Exercise prompt:
Rewrite the lines below, swapping "Kennwort" for "Passwort" and keeping everything else unchanged. Leave the pictures out of your answer.

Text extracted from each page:
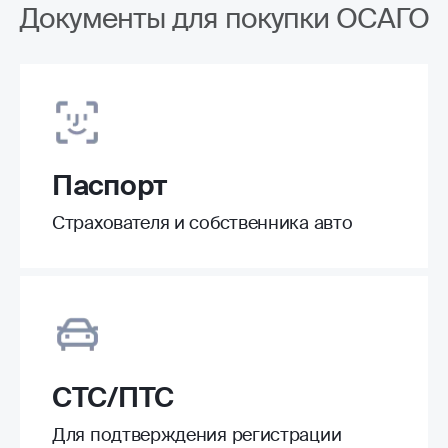
Документы для покупки ОСАГО
Паспорт
Страхователя и собственника авто
СТС/ПТС
Для подтверждения регистрации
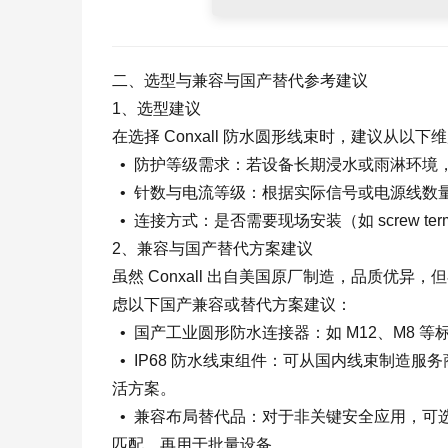
二、选型与兼容与国产替代参考建议
1、选型建议
在选择 Conxall 防水圆形线束时，建议从以下
• 防护等级需求：若设备长期浸水或雨淋环境，优先选择 
• 针数与电流等级：根据实际信号或电源线数量
• 连接方式：是否需要现场安装（如 screw t
2、兼容与国产替代方案建议
虽然 Conxall 出自美国原厂制造，品质优
虑以下国产兼容或替代方案建议：
• 国产工业圆形防水连接器：如 M12、M8
• IP68 防水线束组件：可从国内线束制造
活方案。
• 兼容布局替代品：对于非关键安全应用，可
匹配，再用于批量设备。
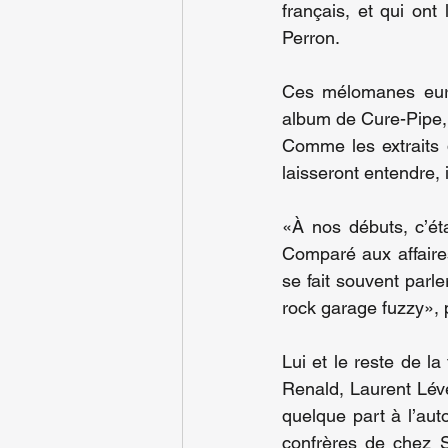
français, et qui ont 
Perron.
Ces mélomanes euro
album de Cure-Pipe, 
Comme les extraits 
laisseront entendre, 
«À nos débuts, c’ét
Comparé aux affaires
se fait souvent parl
rock garage fuzzy»,
Lui et le reste de l
Renald, Laurent Léve
quelque part à l’aut
confrères de chez S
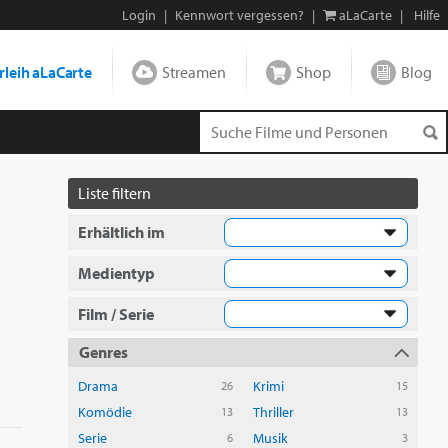
Login
|
Kennwort vergessen?
|
aLaCarte
|
Hilfe
leih aLaCarte
Streamen
Shop
Blog
Liste filtern
Erhältlich im
Medientyp
Film / Serie
Genres
Drama
Krimi
26
15
Komödie
Thriller
13
13
Serie
Musik
6
3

The answer:
Документы для покупки ОСАГО
Паспорт
Страхователя и собственника авто
СТС/ПТС
Для подтверждения регистрации
二、选型与兼容与国产替代参考建议
1、选型建议
在选择 Conxall 防水圆形线束时，建议从以下
• 防护等级需求：若设备长期浸水或雨淋环境，优先选择 
• 针数与电流等级：根据实际信号或电源线数量
• 连接方式：是否需要现场安装（如 screw t
2、兼容与国产替代方案建议
虽然 Conxall 出自美国原厂制造，品质优
虑以下国产兼容或替代方案建议：
• 国产工业圆形防水连接器：如 M12、M8
• IP68 防水线束组件：可从国内线束制造
活方案。
• 兼容布局替代品：对于非关键安全应用，可
匹配，再用于批量设备。
français, et qui ont 
Perron.
Ces mélomanes euro
album de Cure-Pipe, 
Comme les extraits 
laisseront entendre, 
«À nos débuts, c’ét
Comparé aux affaires
se fait souvent parl
rock garage fuzzy»,
Lui et le reste de l
Renald, Laurent Léve
quelque part à l’aut
confrères de chez S
Login
|
Passwort vergessen?
|
aLaCarte
|
Hilfe
leih aLaCarte
Streamen
Shop
Blog
Liste filtern
Erhältlich im
Medientyp
Film / Serie
Genres
Drama
Krimi
26
15
Komödie
Thriller
13
13
Serie
Musik
6
3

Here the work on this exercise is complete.